Has anyone made any headroom with this yet? Managed to get past AttributeError: 'NoneType' object has no attribute 'bool' by passing in the attention_mask manually, but have been running into a chain of other issues.

burger-pb commented 7 months ago

Getting a similar error but with Llama and some Catcher class:

from awq import AutoAWQForCausalLM
from transformers import AutoTokenizer
AWQ_CONFIG = { "zero_point": True, "q_group_size": 128, "w_bit": 4, "version": "GEMM" }
tokenizer = AutoTokenizer.from_pretrained(pretrained_model_name_or_path="meta-llama/Llama-2-7b-hf")
llama = AutoAWQForCausalLM.from_pretrained(model_path="meta-llama/Llama-2-7b-hf")
llama.quantize(tokenizer=tokenizer, quant_config=AWQ_CONFIG)
Traceback (most recent call last):
  File "/home/liamdodds/projects/quantization/quantize.py", line 20, in <module>
    llama.quantize(tokenizer=tokenizer, quant_config=AWQ_CONFIG)
  File "/home/liamdodds/projects/quantization/.env/lib/python3.10/site-packages/torch/utils/_contextlib.py", line 115, in decorate_context
    return func(*args, **kwargs)
  File "/home/liamdodds/projects/quantization/.env/lib/python3.10/site-packages/awq/models/base.py", line 155, in quantize
    self.quantizer = AwqQuantizer(
  File "/home/liamdodds/projects/quantization/.env/lib/python3.10/site-packages/awq/quantize/quantizer.py", line 56, in __init__
    self.modules, self.module_kwargs, self.inps = self.init_quant()

---------------

[TASKS]:
• A. In the forum thread about the AWQ quantization error, what value does AWQ_CONFIG give for "q_group_size"?
• B. Please carry the forum thread about the AWQ quantization error forward from the point where it stops.

---------------

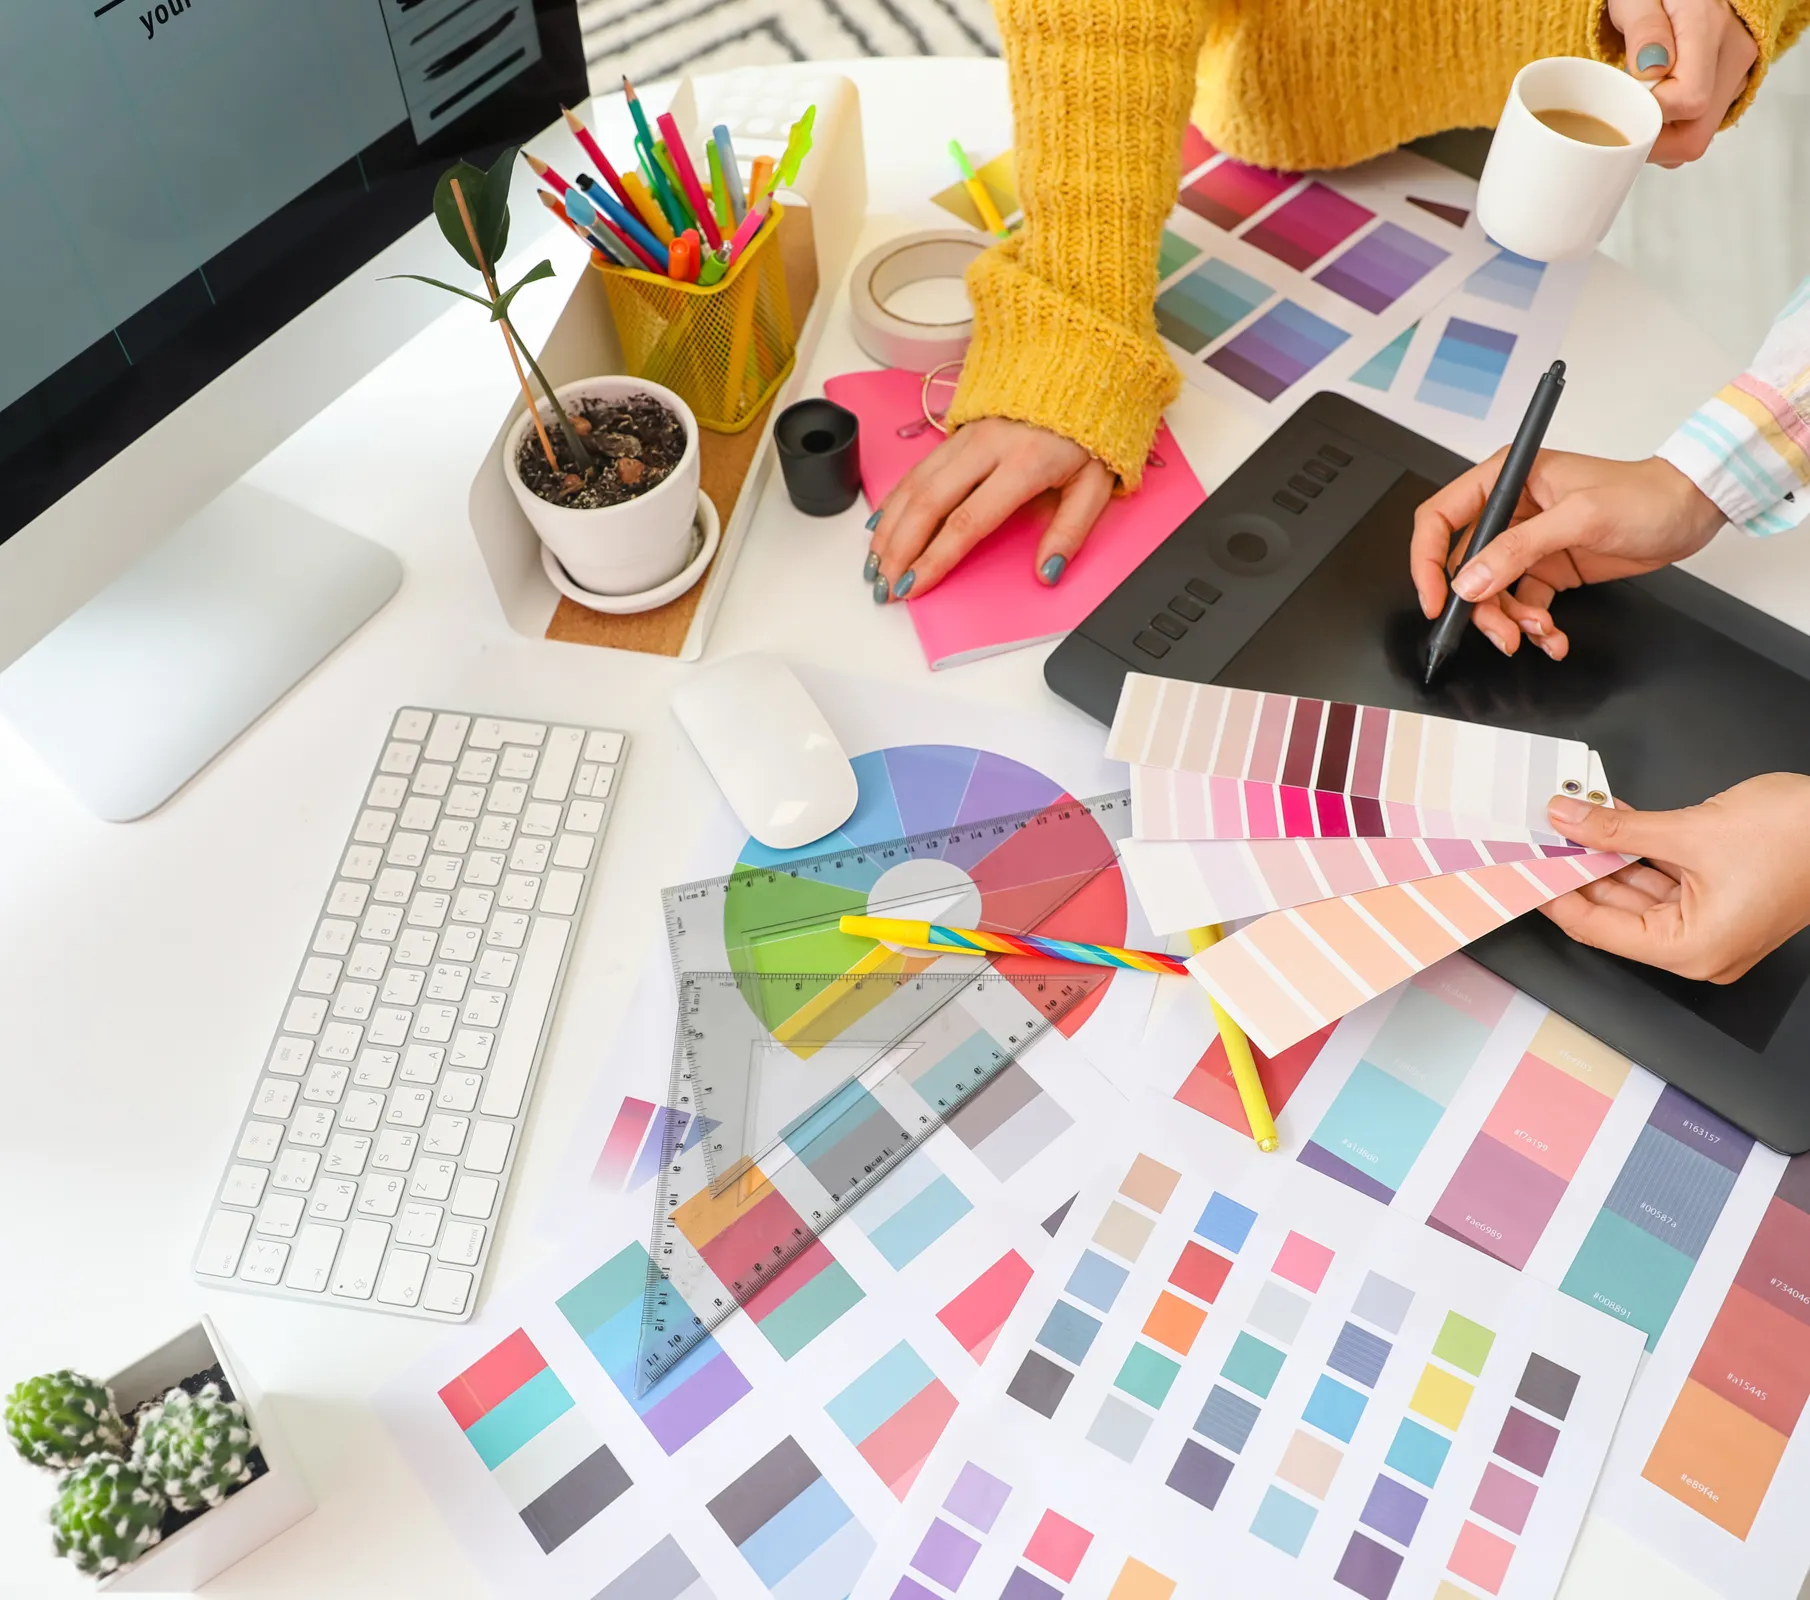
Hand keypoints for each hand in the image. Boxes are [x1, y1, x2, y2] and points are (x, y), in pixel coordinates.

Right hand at [865, 418, 1113, 602]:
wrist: (1078, 371)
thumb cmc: (1087, 433)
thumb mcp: (1095, 484)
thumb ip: (1071, 531)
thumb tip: (1047, 572)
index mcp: (1024, 464)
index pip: (968, 520)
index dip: (936, 557)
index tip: (915, 585)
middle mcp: (987, 447)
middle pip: (929, 503)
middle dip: (900, 549)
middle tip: (885, 585)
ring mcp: (967, 436)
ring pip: (915, 485)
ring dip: (889, 529)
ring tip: (874, 565)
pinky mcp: (956, 431)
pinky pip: (916, 469)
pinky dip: (893, 500)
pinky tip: (879, 526)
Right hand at [1410, 450, 1723, 658]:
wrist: (1690, 511)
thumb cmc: (1644, 495)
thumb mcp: (1579, 518)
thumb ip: (1519, 549)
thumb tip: (1470, 580)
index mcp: (1506, 480)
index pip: (1440, 518)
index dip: (1427, 561)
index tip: (1436, 600)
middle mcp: (1509, 511)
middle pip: (1464, 568)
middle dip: (1480, 606)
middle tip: (1502, 632)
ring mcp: (1526, 543)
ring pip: (1491, 593)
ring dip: (1510, 621)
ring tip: (1539, 634)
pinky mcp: (1546, 568)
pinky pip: (1522, 604)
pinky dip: (1534, 627)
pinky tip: (1553, 636)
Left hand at [1540, 776, 1809, 980]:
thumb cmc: (1800, 837)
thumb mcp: (1690, 830)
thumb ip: (1619, 828)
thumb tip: (1569, 820)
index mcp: (1692, 949)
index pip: (1598, 929)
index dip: (1555, 897)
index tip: (1524, 870)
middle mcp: (1701, 948)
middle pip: (1616, 912)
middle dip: (1577, 871)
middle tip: (1540, 839)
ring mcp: (1712, 925)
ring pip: (1639, 893)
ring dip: (1605, 858)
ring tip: (1567, 826)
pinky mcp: (1722, 900)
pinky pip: (1665, 880)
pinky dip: (1636, 854)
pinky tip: (1606, 826)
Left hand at [1606, 0, 1759, 164]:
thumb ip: (1644, 29)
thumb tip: (1650, 69)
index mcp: (1709, 26)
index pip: (1688, 98)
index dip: (1648, 113)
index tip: (1623, 101)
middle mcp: (1733, 54)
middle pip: (1695, 134)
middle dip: (1651, 141)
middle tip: (1623, 118)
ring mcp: (1736, 73)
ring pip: (1697, 138)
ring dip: (1659, 139)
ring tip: (1637, 107)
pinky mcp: (1730, 87)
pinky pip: (1697, 128)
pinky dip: (1670, 130)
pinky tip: (1653, 107)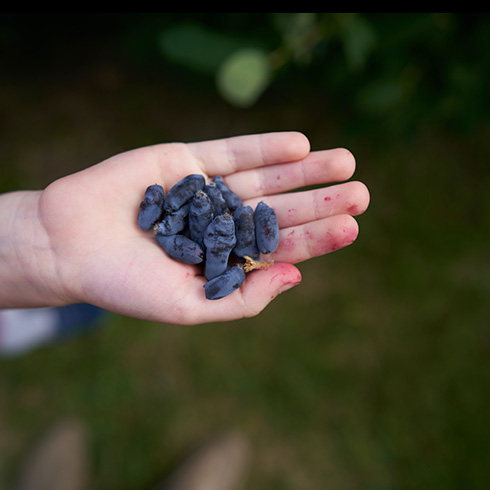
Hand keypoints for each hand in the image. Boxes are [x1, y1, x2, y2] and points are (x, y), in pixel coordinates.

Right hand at [36, 132, 368, 323]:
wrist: (69, 246)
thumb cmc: (125, 285)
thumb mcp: (188, 306)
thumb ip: (242, 298)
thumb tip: (295, 277)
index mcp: (226, 258)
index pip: (280, 248)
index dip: (316, 239)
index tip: (350, 227)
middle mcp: (224, 222)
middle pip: (281, 211)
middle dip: (320, 202)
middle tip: (361, 193)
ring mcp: (209, 190)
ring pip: (266, 177)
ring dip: (305, 170)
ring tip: (344, 161)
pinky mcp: (188, 160)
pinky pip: (232, 151)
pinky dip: (265, 148)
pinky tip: (299, 145)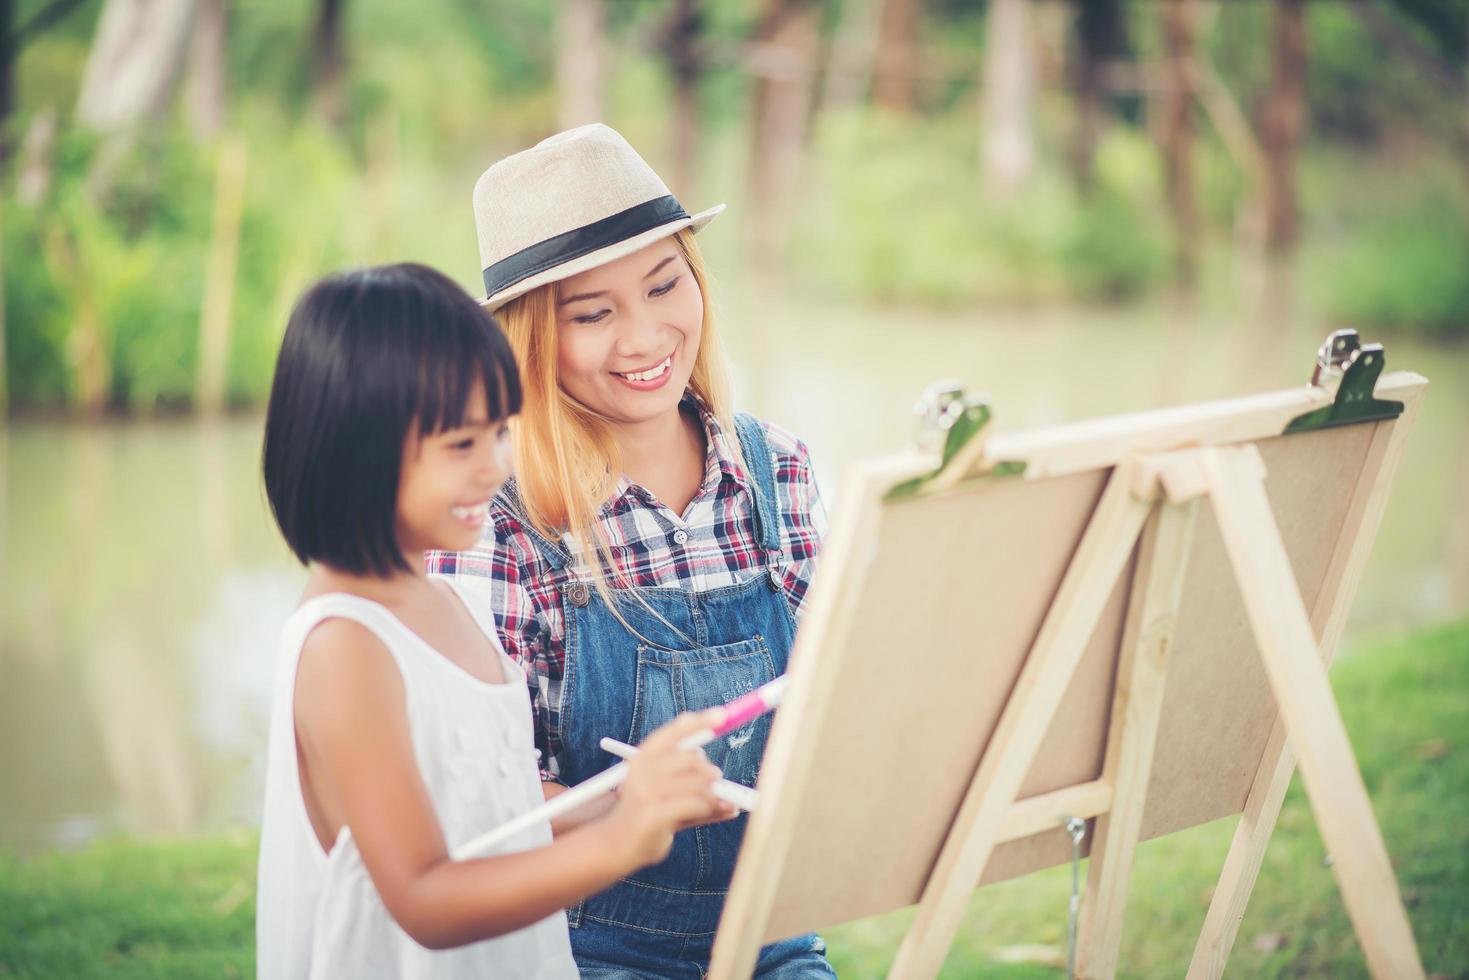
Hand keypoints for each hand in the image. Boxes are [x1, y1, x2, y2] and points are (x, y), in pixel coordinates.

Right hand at [600, 711, 734, 868]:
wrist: (617, 844)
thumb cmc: (649, 813)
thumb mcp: (669, 792)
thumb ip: (694, 781)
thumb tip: (724, 778)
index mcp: (643, 757)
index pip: (673, 733)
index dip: (698, 722)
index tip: (721, 714)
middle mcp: (642, 770)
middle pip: (693, 759)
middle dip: (711, 773)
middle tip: (717, 784)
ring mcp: (646, 791)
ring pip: (698, 784)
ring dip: (714, 796)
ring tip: (716, 804)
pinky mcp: (653, 813)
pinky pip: (696, 804)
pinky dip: (709, 809)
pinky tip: (710, 812)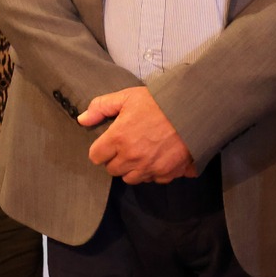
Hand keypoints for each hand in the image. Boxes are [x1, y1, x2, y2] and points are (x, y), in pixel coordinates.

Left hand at [78, 87, 197, 183]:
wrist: (193, 110)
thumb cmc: (159, 102)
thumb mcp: (127, 97)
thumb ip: (101, 107)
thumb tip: (82, 119)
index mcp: (118, 138)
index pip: (96, 157)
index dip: (101, 149)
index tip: (110, 142)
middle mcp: (131, 157)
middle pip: (112, 170)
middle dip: (116, 159)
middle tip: (127, 145)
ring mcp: (149, 168)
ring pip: (130, 178)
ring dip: (132, 168)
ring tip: (142, 152)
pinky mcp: (166, 173)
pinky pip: (152, 179)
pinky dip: (152, 171)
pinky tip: (158, 157)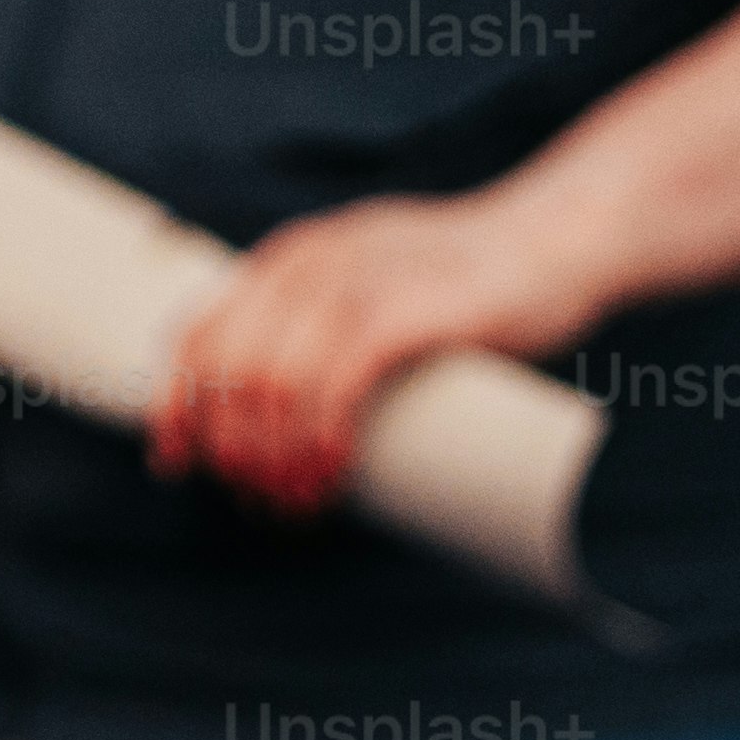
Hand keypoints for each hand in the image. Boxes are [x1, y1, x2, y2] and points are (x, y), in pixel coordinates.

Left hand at [148, 192, 610, 513]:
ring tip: (300, 501)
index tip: (179, 467)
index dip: (175, 409)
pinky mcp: (405, 309)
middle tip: (260, 498)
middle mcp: (310, 263)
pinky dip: (319, 441)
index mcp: (290, 260)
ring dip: (272, 460)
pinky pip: (332, 386)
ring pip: (270, 386)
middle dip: (231, 450)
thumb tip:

---------------

[TASK ANSWERS]:
• A. 128

• B.
  File "/home/liamdodds/projects/quantization/.env/lib/python3.10/site-packages/awq/quantize/quantizer.py", line 472, in init_quant
    layer_kwargs = self.model.prepare_inputs_for_generation(samples, **layer_kwargs)
  File "/home/liamdodds/projects/quantization/.env/lib/python3.10/site-packages/transformers/models/llama/modeling_llama.py", line 1256, in prepare_inputs_for_generation
    if past_key_value := getattr(self.model.layers[0].self_attn, "past_key_value", None):
  File "/home/liamdodds/projects/quantization/.env/lib/python3.10/site-packages/torch/nn/modules/module.py", line 1688, in __getattr__
    raise AttributeError(f"'{type(self).__name__}' object has no attribute '{name}'")
AttributeError: 'Catcher' object has no attribute 'self_attn'

I got the same error.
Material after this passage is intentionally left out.